Records from a dataset:
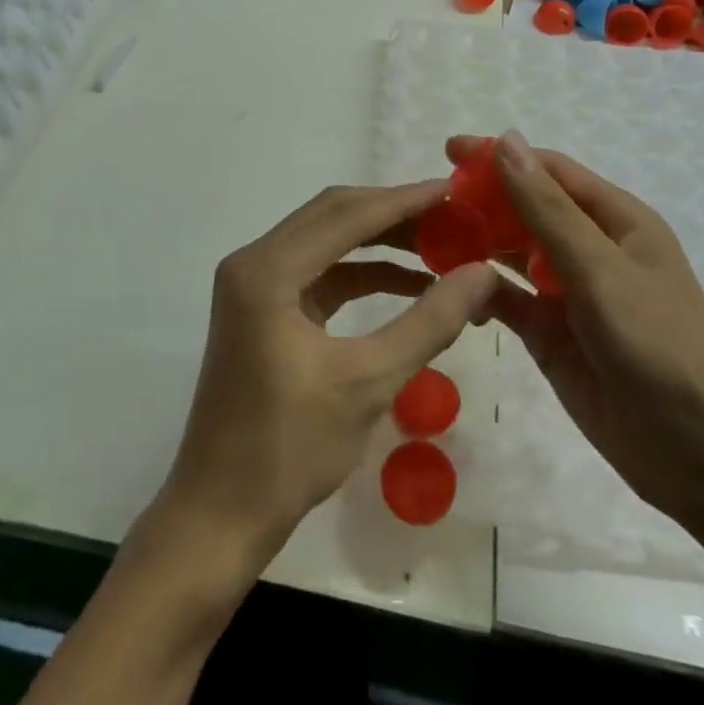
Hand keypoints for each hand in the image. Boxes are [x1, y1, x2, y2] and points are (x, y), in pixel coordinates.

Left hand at [159, 180, 498, 569]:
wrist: (220, 514)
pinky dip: (361, 272)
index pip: (347, 213)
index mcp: (267, 270)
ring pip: (327, 240)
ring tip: (440, 244)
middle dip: (394, 213)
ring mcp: (255, 284)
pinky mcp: (263, 308)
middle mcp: (254, 262)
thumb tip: (483, 273)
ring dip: (380, 241)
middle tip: (453, 214)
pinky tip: (408, 282)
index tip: (456, 191)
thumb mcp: (369, 382)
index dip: (405, 199)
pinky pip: (319, 273)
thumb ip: (429, 320)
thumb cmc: (290, 450)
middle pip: (333, 215)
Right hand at [454, 131, 703, 527]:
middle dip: (481, 201)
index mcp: (615, 220)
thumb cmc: (660, 345)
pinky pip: (506, 299)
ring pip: (511, 252)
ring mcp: (568, 292)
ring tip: (428, 241)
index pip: (548, 171)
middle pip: (525, 208)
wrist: (703, 456)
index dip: (500, 157)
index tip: (448, 152)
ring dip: (475, 243)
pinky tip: (450, 290)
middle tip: (428, 205)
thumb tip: (506, 141)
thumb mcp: (600, 269)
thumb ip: (547, 208)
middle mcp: (590, 248)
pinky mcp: (550, 334)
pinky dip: (479, 291)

Problem details:
Repeat precisely the lines of the data starting at the one containing "ring pip: (511, 252)", last line included.

Exercise result:
ring pip: (511, 252)
ring mcp: (568, 292)
ring tip: (428, 241)
index pip: (548, 171)
middle pip: (525, 208)
wrist: (703, 456)
index dip: (500, 157)
index tip: (448, 152)
ring dip: (475, 243)
pinky tip: (450, 290)
middle tip: (428, 205)
thumb tip: (506, 141)
thumb mcp: (600, 269)
thumb ip: (547, 208)
middle mcp: (590, 248)
pinky mcp: (550, 334)
pinky dip: (479, 291)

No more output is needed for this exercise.